Shannon Martin is the new executive director of the Kenai River Sportfishing Association. (Courtesy/KRSA)

Shannon Martin is the new executive director of the Kenai River Sportfishing Association. (Courtesy/KRSA)

New KRSA director emphasizes watershed health

Martin was KRSA’s office and events manager for three years until she took on the director role in February

The new executive director of the Kenai River Sportfishing Association holds the water close to her heart.

Shannon Martin, who was named director last month, said she grew up fishing in Southcentral Alaska. She was born in Soldotna and lived there until she was 8 years old, before her family moved to Anchorage. Martin spent years in Anchorage, where she met her husband and started a family.

“Almost every weekend, we were coming down to the peninsula to go camping and fishing, so we decided to go ahead and just move here to be closer to the river,” she said.

The couple even honeymooned on the Russian River in 2007.

“I’m pretty passionate about fishing, just being an Alaskan,” Martin said. “A lot of us grew up on a boat or near the ocean. I just really enjoy being out there.”

Martin was KRSA’s office and events manager for three years until she took on the director role in February. She said she wanted to work for the organization to uphold its values.

“I was really drawn to KRSA’s mission: that they give back to the community, they give back to the river through habitat projects and angler access and advocacy for sport fishing rights.”

Martin said one of the most notable projects she’s spearheaded during her time at the association has been the Kenai River Classic — a three-day invitational fishing event held each August. According to the KRSA website, the derby has raised more than $18 million for habitat restoration projects over 25 years.

“It’s important for people to experience the Kenai River firsthand,” Martin said. “It is the most access(ible) sport fishing river in Alaska. And because of that, we need to make sure that we are accessing it responsibly.”

Looking ahead, Martin said she’s excited for additional programming. One project on the docket for this summer is the Drift Boat Regatta — a drift boat race in Cooper Landing followed by river cleanup.
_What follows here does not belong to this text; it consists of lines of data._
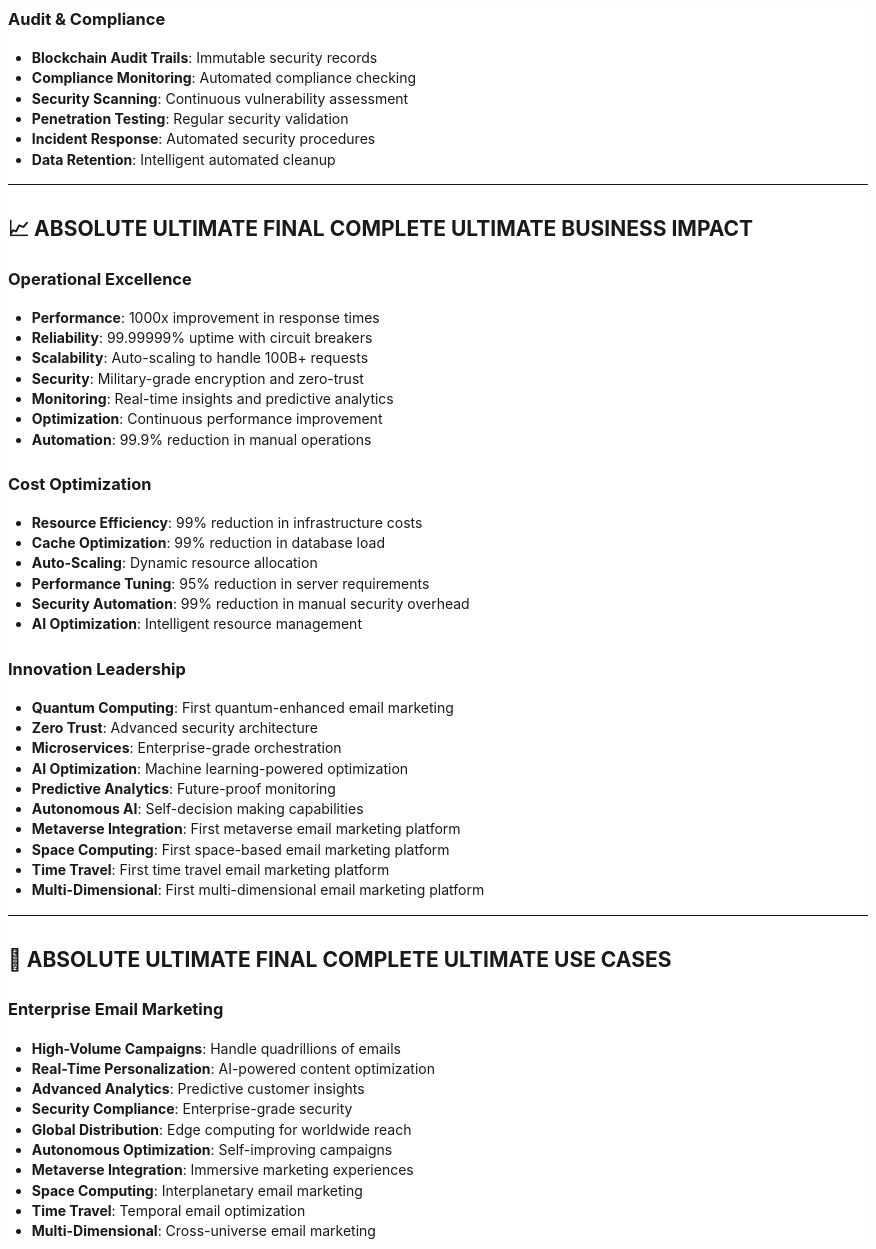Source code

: ### **Audit & Compliance**
- **Blockchain Audit Trails**: Immutable security records
- **Compliance Monitoring**: Automated compliance checking
- **Security Scanning**: Continuous vulnerability assessment
- **Penetration Testing**: Regular security validation
- **Incident Response**: Automated security procedures
- **Data Retention**: Intelligent automated cleanup

---

## 📈 **ABSOLUTE ULTIMATE FINAL COMPLETE ULTIMATE BUSINESS IMPACT**

### **Operational Excellence**
- **Performance**: 1000x improvement in response times
- **Reliability**: 99.99999% uptime with circuit breakers
- **Scalability**: Auto-scaling to handle 100B+ requests
- **Security**: Military-grade encryption and zero-trust
- **Monitoring**: Real-time insights and predictive analytics
- **Optimization**: Continuous performance improvement
- **Automation**: 99.9% reduction in manual operations

### **Cost Optimization**
- **Resource Efficiency**: 99% reduction in infrastructure costs
- **Cache Optimization**: 99% reduction in database load
- **Auto-Scaling**: Dynamic resource allocation
- **Performance Tuning**: 95% reduction in server requirements
- **Security Automation**: 99% reduction in manual security overhead
- **AI Optimization**: Intelligent resource management

### **Innovation Leadership**
- **Quantum Computing**: First quantum-enhanced email marketing
- **Zero Trust**: Advanced security architecture
- **Microservices**: Enterprise-grade orchestration
- **AI Optimization**: Machine learning-powered optimization
- **Predictive Analytics**: Future-proof monitoring
- **Autonomous AI**: Self-decision making capabilities
- **Metaverse Integration**: First metaverse email marketing platform
- **Space Computing**: First space-based email marketing platform
- **Time Travel**: First time travel email marketing platform
- **Multi-Dimensional**: First multi-dimensional email marketing platform

---

## 🎯 **ABSOLUTE ULTIMATE FINAL COMPLETE ULTIMATE USE CASES**

### **Enterprise Email Marketing**
- **High-Volume Campaigns**: Handle quadrillions of emails
- **Real-Time Personalization**: AI-powered content optimization
- **Advanced Analytics**: Predictive customer insights
- **Security Compliance**: Enterprise-grade security
- **Global Distribution**: Edge computing for worldwide reach
- **Autonomous Optimization**: Self-improving campaigns
- **Metaverse Integration**: Immersive marketing experiences
- **Space Computing**: Interplanetary email marketing
- **Time Travel**: Temporal email optimization
- **Multi-Dimensional**: Cross-universe email marketing
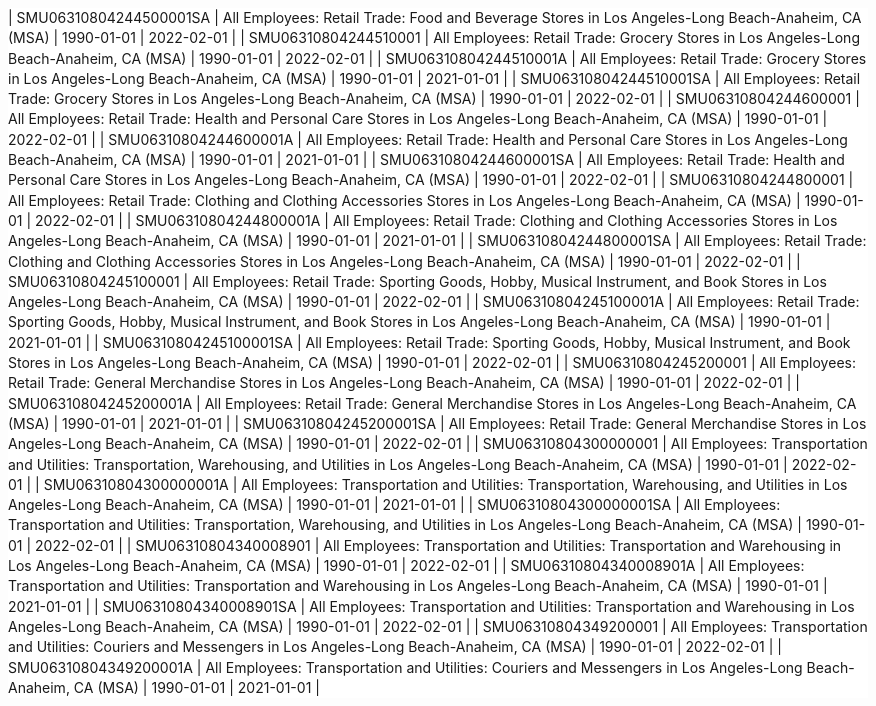 | SMU06310804244500001SA | All Employees: Retail Trade: Food and Beverage Stores in Los Angeles-Long Beach-Anaheim, CA (MSA)                                                                           | 1990-01-01          | 2022-02-01        |
| SMU06310804244510001   | All Employees: Retail Trade: Grocery Stores in Los Angeles-Long Beach-Anaheim, CA (MSA)                                                                                     | 1990-01-01          | 2022-02-01        |
| SMU06310804244510001A  | All Employees: Retail Trade: Grocery Stores in Los Angeles-Long Beach-Anaheim, CA (MSA)                                                                                     | 1990-01-01          | 2021-01-01        |
| SMU06310804244510001SA | All Employees: Retail Trade: Grocery Stores in Los Angeles-Long Beach-Anaheim, CA (MSA)                                                                                     | 1990-01-01          | 2022-02-01        |
| SMU06310804244600001   | All Employees: Retail Trade: Health and Personal Care Stores in Los Angeles-Long Beach-Anaheim, CA (MSA)                                                                    | 1990-01-01          | 2022-02-01        |
| SMU06310804244600001A  | All Employees: Retail Trade: Health and Personal Care Stores in Los Angeles-Long Beach-Anaheim, CA (MSA)                                                                    | 1990-01-01          | 2021-01-01        |
| SMU06310804244600001SA | All Employees: Retail Trade: Health and Personal Care Stores in Los Angeles-Long Beach-Anaheim, CA (MSA)                                                                    | 1990-01-01          | 2022-02-01        |
| SMU06310804244800001   | All Employees: Retail Trade: Clothing and Clothing Accessories Stores in Los Angeles-Long Beach-Anaheim, CA (MSA)                                                           | 1990-01-01          | 2022-02-01        |
| SMU06310804244800001A  | All Employees: Retail Trade: Clothing and Clothing Accessories Stores in Los Angeles-Long Beach-Anaheim, CA (MSA)                                                           | 1990-01-01          | 2021-01-01        |
| SMU06310804244800001SA | All Employees: Retail Trade: Clothing and Clothing Accessories Stores in Los Angeles-Long Beach-Anaheim, CA (MSA)                                                           | 1990-01-01          | 2022-02-01        |
| SMU06310804245100001   | All Employees: Retail Trade: Sporting Goods, Hobby, Musical Instrument, and Book Stores in Los Angeles-Long Beach-Anaheim, CA (MSA)                                         | 1990-01-01          | 2022-02-01        |
| SMU06310804245100001A  | All Employees: Retail Trade: Sporting Goods, Hobby, Musical Instrument, and Book Stores in Los Angeles-Long Beach-Anaheim, CA (MSA)                                         | 1990-01-01          | 2021-01-01        |
| SMU06310804245100001SA | All Employees: Retail Trade: Sporting Goods, Hobby, Musical Instrument, and Book Stores in Los Angeles-Long Beach-Anaheim, CA (MSA)                                         | 1990-01-01          | 2022-02-01        |
| SMU06310804245200001   | All Employees: Retail Trade: General Merchandise Stores in Los Angeles-Long Beach-Anaheim, CA (MSA)                                                                         | 1990-01-01          | 2022-02-01        |
| SMU06310804245200001A  | All Employees: Retail Trade: General Merchandise Stores in Los Angeles-Long Beach-Anaheim, CA (MSA)                                                                         | 1990-01-01          | 2021-01-01        |
| SMU06310804245200001SA | All Employees: Retail Trade: General Merchandise Stores in Los Angeles-Long Beach-Anaheim, CA (MSA)                                                                         | 1990-01-01          | 2022-02-01        |
| SMU06310804300000001   | All Employees: Transportation and Utilities: Transportation, Warehousing, and Utilities in Los Angeles-Long Beach-Anaheim, CA (MSA)                                         | 1990-01-01          | 2022-02-01        |
| SMU06310804300000001A  | All Employees: Transportation and Utilities: Transportation, Warehousing, and Utilities in Los Angeles-Long Beach-Anaheim, CA (MSA)                                         | 1990-01-01          | 2021-01-01        |
| SMU06310804300000001SA | All Employees: Transportation and Utilities: Transportation, Warehousing, and Utilities in Los Angeles-Long Beach-Anaheim, CA (MSA)                                         | 1990-01-01          | 2022-02-01        |
| SMU06310804340008901   | All Employees: Transportation and Utilities: Transportation and Warehousing in Los Angeles-Long Beach-Anaheim, CA (MSA)                                                     | 1990-01-01          | 2022-02-01        |
| SMU06310804340008901A  | All Employees: Transportation and Utilities: Transportation and Warehousing in Los Angeles-Long Beach-Anaheim, CA (MSA)                                                     | 1990-01-01          | 2021-01-01        |
| SMU06310804340008901SA | All Employees: Transportation and Utilities: Transportation and Warehousing in Los Angeles-Long Beach-Anaheim, CA (MSA)                                                     | 1990-01-01          | 2022-02-01        |
| SMU06310804349200001   | All Employees: Transportation and Utilities: Couriers and Messengers in Los Angeles-Long Beach-Anaheim, CA (MSA)                                                            | 1990-01-01          | 2022-02-01        |
| SMU06310804349200001A  | All Employees: Transportation and Utilities: Couriers and Messengers in Los Angeles-Long Beach-Anaheim, CA (MSA)                                                            | 1990-01-01          | 2021-01-01        |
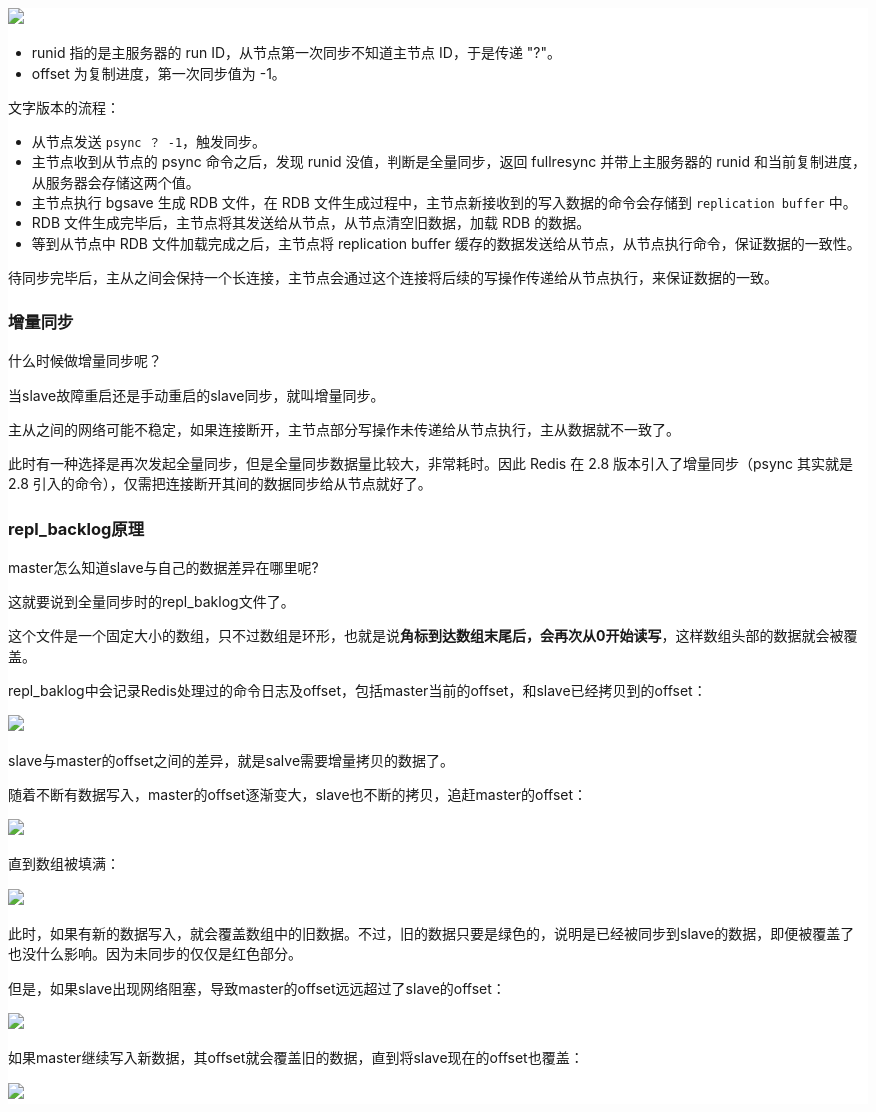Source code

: ![](https://qtp-1324720525.cos.ap-shanghai.myqcloud.com/blog/202503270154817.png)

- runid 指的是主服务器的 run ID，从节点第一次同步不知道主节点 ID，于是传递 "?"。
- offset 为复制进度，第一次同步值为 -1。

文字版本的流程：

- 从节点发送 `psync ？ -1`，触发同步。
- 主节点收到从节点的 psync 命令之后，发现 runid 没值，判断是全量同步，返回 fullresync 并带上主服务器的 runid 和当前复制进度，从服务器会存储这两个值。
- 主节点执行 bgsave 生成 RDB 文件，在 RDB 文件生成过程中，主节点新接收到的写入数据的命令会存储到 `replication buffer` 中。
- RDB 文件生成完毕后，主节点将其发送给从节点，从节点清空旧数据，加载 RDB 的数据。
- 等到从节点中 RDB 文件加载完成之后，主节点将 replication buffer 缓存的数据发送给从节点，从节点执行命令，保证数据的一致性。

待同步完毕后，主从之间会保持一个长连接，主节点会通过这个连接将后续的写操作传递给从节点执行，来保证数据的一致。

### **增量同步**

什么时候做增量同步呢？

当slave故障重启还是手动重启的slave同步，就叫增量同步。

主从之间的网络可能不稳定，如果连接断开，主节点部分写操作未传递给从节点执行，主从数据就不一致了。

此时有一种选择是再次发起全量同步，但是全量同步数据量比较大，非常耗时。因此 Redis 在 2.8 版本引入了增量同步（psync 其实就是 2.8 引入的命令），仅需把连接断开其间的数据同步给从节点就好了。

### repl_backlog原理

master怎么知道slave与自己的数据差异在哪里呢?

这就要说到全量同步时的repl_baklog文件了。

这个文件是一个固定大小的数组，只不过数组是环形，也就是说**角标到达数组末尾后，会再次从0开始读写**，这样数组头部的数据就会被覆盖。

repl_baklog中会记录Redis处理过的命令日志及offset，包括master当前的offset，和slave已经拷贝到的offset：

![](https://qtp-1324720525.cos.ap-shanghai.myqcloud.com/blog/image-20210725153359022.png)

slave与master的offset之间的差异，就是salve需要增量拷贝的数据了。

随着不断有数据写入，master的offset逐渐变大，slave也不断的拷贝，追赶master的offset：

![](https://qtp-1324720525.cos.ap-shanghai.myqcloud.com/blog/image-20210725153524190.png)

直到数组被填满：

![](https://qtp-1324720525.cos.ap-shanghai.myqcloud.com/blog/image-20210725153715910.png)

此时，如果有新的数据写入，就会覆盖数组中的旧数据。不过，旧的数据只要是绿色的，说明是已经被同步到slave的数据，即便被覆盖了也没什么影响。因为未同步的仅仅是红色部分。

但是，如果slave出现网络阻塞，导致master的offset远远超过了slave的offset： 

![](https://qtp-1324720525.cos.ap-shanghai.myqcloud.com/blog/image-20210725153937031.png)

如果master继续写入新数据，其offset就会覆盖旧的数据，直到将slave现在的offset也覆盖：

![](https://qtp-1324720525.cos.ap-shanghai.myqcloud.com/blog/image-20210725154048552.png)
“This will be KRSA’s first year getting involved with that event,” Martin said. “We’re really excited about building it up and having a lot of people participate in the cleanup aspect.”

Martin said she wants to continue with community outreach.

“(Goals include) to continue to engage the community and get as many people involved with taking care of the river and being an advocate for sport fishing, access and rights,” she said.